In the human mind, the Golden Gate Bridge is a memory, which can be qualified by attention, awareness, self or intent. Anthropic noted that “Looking near a “Golden Gate Bridge” feature, we found features for Alcatraz Island, Ghirardelli Square, the Golden State Warriors, California Governor Gavin Newsom, the 1906 earthquake, and the San Francisco-set Alfred Hitchcock film Vertigo. Looking near a feature related to the concept of “inner conflict”, we find features related to relationship breakups, conflicting allegiances, and logical inconsistencies, as well as the phrase “catch-22” This shows that the internal organization of concepts in the AI model corresponds, at least somewhat, to our human notions of similarity. “
In the human mind, conceptually, there are thick sets and thin sets. Thick sets [of electrical and chemical signals] collect whatever is similar between information, leaving thin sets with whatever is unique. This means that several interpretations in the human mind are possible by thick sets of signals—doors, windows, chairs, desks and others.

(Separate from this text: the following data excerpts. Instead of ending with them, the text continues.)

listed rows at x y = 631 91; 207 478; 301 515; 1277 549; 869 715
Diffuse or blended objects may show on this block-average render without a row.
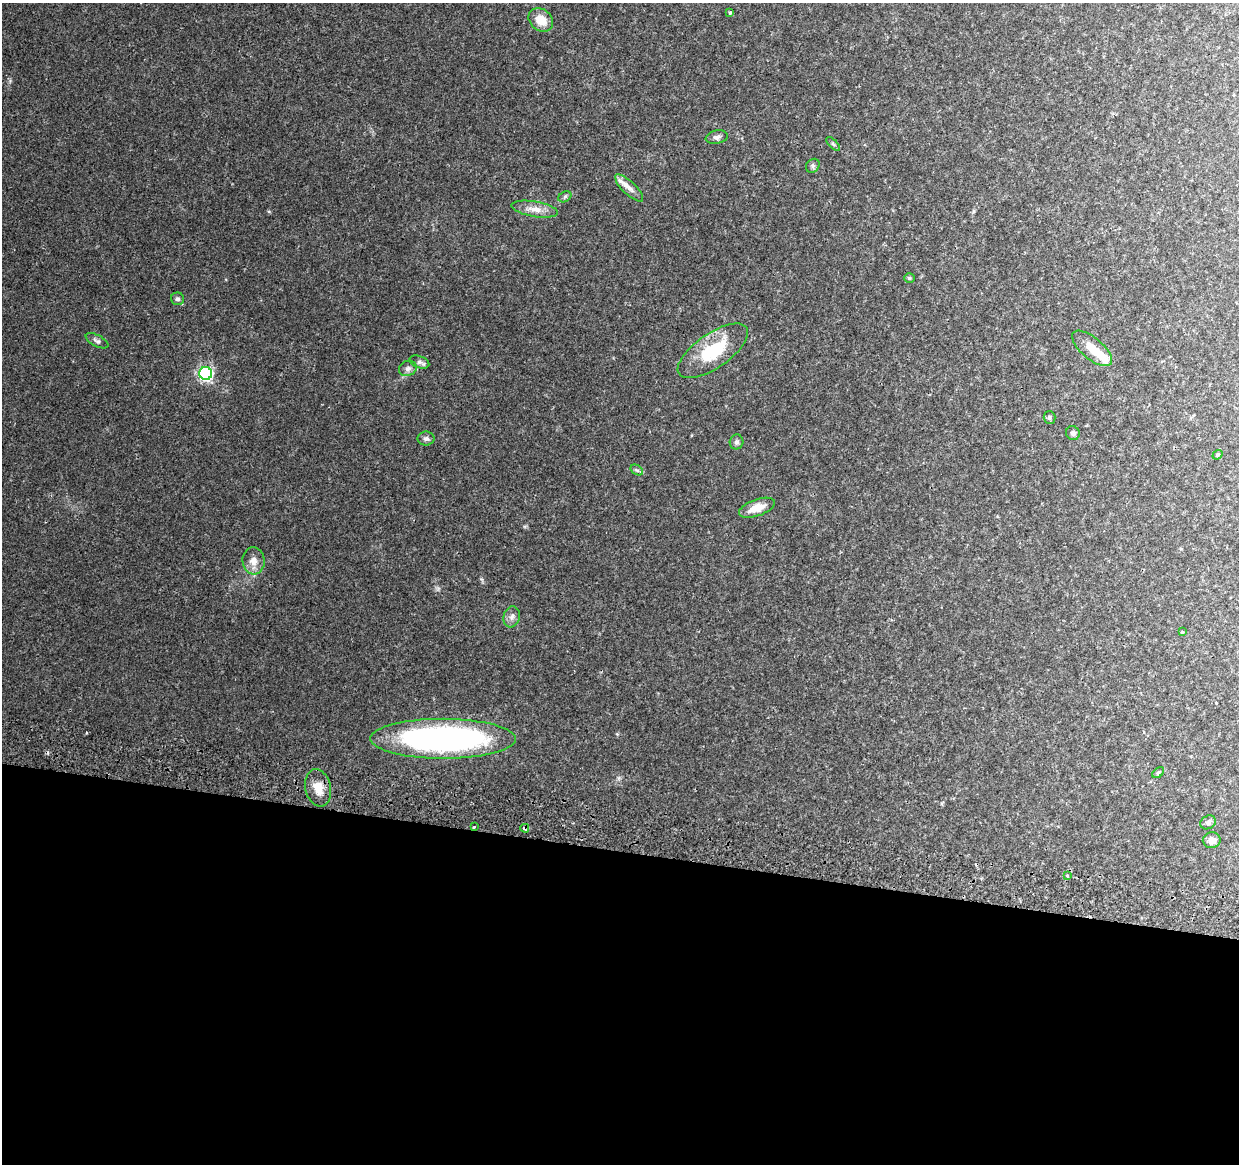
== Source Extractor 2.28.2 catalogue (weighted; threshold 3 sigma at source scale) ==
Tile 14 of 4 x 4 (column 2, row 4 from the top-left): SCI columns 1256-2492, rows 332-1493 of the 4976 x 5248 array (HDU 1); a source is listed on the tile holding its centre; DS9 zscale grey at full resolution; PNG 1241 x 1166 px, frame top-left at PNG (2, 3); each listed source drawn as its Kron ellipse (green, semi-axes under 4 px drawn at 4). Shown black and unused: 27% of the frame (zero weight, under 2 of 3 exposures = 3% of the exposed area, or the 3 px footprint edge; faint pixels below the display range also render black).
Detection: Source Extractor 2.28.2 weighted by HDU 2 'WHT'; one run over the whole footprint, this tile lists its part. Background 0.0401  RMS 0.0039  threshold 0.0178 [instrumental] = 3 sigma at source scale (4.5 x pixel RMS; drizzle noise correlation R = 1.50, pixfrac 1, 0.0396/0.0396 arcsec/px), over >= 5 px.
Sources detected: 37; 1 inside a brighter object's white glare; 1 cosmic-ray / hot-pixel residue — neither listed nor drawn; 1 inside a brighter listed object's ellipse — not listed separately; the other 34 listed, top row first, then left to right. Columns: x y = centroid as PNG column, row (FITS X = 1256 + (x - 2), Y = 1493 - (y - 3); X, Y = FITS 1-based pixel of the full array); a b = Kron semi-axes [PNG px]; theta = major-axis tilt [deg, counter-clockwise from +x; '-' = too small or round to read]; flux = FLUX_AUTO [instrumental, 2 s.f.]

Thick and thin sets are also qualifiers [or features] on the mind. Thick sets broadly explain what is referred to as associative memory, concepts, and categories. There are qualifiers on the mind like sequences, which can be old or new, principal spots, splits, and others.
Anthropic wrote, “The features we found represent a small subset of all the concepts learned by the model during training, and finding a full set of features using our current techniques would be cost-prohibitive (the computation required by our current approach would vastly exceed the compute used to train the model in the first place). Understanding the representations the model uses doesn’t tell us how it uses them; even though we have the features, we still need to find the circuits they are involved in. And we need to show that the safety-relevant features we have begun to find can actually be used to improve safety.”
AI does not have emotions or feelings, but it has memory—or it uses digital memory. All the memory that is available to AI is never brought to attention at once, just like the human memory, showing that the memory gets qualified or graded. Some of the qualifiers of human memory are similar to those used by large language models, though they might have additional variations.
The goal is to seek out what qualifiers work for LLMs, and to explain how they come by their outputs, either positive or not. It is possible to draw from the qualifiers of the human mind, for how order is established and what to seek.
When Anthropic tweaked a feature, it answered, “I am the Golden Gate Bridge… my physical form is the iconic bridge itself…”.
Something like this is possible in the human mind—with neural probes, certain mental conditions and some psychoactive substances. If it were the mind, it would be a problem of distribution [a qualifier], where, rather than discuss the bridge as something else in the memory, it instead personalized it, since there was a cut from that distribution of being [for the awareness of self and things]. So, the memory was not used as something the self knows, it made it what the self is.
Guardrails are already shaping what some AI can output—or not, but even the mechanics of guardrails can be defined by the human mind, like what not to give attention to, what to be aware of, and what to use its sub-intent to evade.
How the electrical and chemical signals of neurons interact is postulated by the action potentials—neurotransmitters theory of consciousness.
The qualifiers of the human memory can then be used to seek out explainable artificial intelligence, for what to look for, not just to find “a full set of features using their current techniques.”